The Chapel Branch Member of the Santee Limestone, here named, is a foraminiferal biomicrite lithofacies which crops out along the south shore of Lake Marion in Orangeburg and Calhoun Cos., SC. It consists of yellowish-gray, homogeneous matrix-supported foraminifers, ostracods, echinoids, and mollusks, with traces of bryozoa. It is laterally equivalent to other lithofacies in the Santee; grades downdip into bryozoan biosparrudite/biomicrudite facies and stratigraphically underlies the Caw Caw Member molluscan-mold mudstone facies. Thickness at type section is 7.5 ft (2.3 m). Age is middle Eocene.
Source: GNU records (USGS DDS-6; Reston GNULEX).

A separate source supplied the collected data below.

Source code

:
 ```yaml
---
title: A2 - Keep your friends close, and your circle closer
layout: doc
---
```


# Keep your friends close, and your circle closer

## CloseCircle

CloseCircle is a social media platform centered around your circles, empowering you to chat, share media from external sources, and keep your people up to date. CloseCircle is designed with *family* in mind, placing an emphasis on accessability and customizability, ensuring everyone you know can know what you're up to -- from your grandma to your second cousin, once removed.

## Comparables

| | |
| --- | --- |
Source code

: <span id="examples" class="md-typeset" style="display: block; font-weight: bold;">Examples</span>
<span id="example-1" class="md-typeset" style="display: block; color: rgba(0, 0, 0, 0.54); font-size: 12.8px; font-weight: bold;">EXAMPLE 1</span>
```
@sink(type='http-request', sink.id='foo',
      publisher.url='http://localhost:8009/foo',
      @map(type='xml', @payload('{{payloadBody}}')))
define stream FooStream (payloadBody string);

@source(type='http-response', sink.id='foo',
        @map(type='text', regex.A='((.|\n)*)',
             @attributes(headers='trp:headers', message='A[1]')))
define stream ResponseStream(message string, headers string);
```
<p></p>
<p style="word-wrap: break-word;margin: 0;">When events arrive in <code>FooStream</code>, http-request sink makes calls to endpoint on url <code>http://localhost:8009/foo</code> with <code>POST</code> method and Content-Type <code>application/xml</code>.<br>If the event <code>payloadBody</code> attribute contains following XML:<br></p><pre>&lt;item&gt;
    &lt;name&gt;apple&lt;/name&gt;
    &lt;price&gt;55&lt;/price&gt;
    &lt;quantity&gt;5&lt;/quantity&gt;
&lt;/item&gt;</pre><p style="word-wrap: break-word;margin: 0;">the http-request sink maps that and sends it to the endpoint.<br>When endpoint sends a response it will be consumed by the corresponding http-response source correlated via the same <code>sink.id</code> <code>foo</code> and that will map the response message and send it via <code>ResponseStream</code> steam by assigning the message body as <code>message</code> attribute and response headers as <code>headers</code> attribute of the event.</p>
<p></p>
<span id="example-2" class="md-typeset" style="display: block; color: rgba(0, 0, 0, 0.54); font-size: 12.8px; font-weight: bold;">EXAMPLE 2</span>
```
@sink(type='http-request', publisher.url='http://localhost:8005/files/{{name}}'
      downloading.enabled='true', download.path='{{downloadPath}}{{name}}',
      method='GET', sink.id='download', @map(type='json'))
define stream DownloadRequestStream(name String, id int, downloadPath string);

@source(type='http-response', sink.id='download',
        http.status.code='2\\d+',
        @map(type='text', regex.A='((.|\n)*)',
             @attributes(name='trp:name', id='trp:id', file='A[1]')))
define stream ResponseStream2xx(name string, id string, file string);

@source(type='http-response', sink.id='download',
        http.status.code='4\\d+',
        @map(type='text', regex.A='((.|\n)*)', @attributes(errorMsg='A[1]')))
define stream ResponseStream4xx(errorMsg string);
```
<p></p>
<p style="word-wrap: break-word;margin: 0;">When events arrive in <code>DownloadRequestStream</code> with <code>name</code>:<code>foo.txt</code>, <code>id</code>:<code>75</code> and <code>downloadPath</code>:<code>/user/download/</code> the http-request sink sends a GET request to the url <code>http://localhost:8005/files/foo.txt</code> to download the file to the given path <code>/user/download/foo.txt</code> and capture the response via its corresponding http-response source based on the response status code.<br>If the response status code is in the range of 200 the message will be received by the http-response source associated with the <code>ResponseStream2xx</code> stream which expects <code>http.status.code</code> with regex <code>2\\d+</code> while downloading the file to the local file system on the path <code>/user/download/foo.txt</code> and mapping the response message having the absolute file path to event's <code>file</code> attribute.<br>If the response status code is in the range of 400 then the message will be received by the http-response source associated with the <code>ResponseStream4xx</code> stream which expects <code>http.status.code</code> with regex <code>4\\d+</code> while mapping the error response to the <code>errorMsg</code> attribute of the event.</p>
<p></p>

Glauconitic micas from the Chapel Branch Member of the Santee Limestone yield Rb-Sr isochron dates of 40.4+/-0.8 Ma. This does not agree with the Rb-Sr glauconitic mica isochron date of 36.7+\-0.6 Ma reported by Harris and others (1984), now considered to be too young. Unit contains age diagnostic oysters and echinoids that allow correlation to the type Santee at Eutaw Springs and the upper Lisbon Formation of AL. It is considered to be late middle Eocene.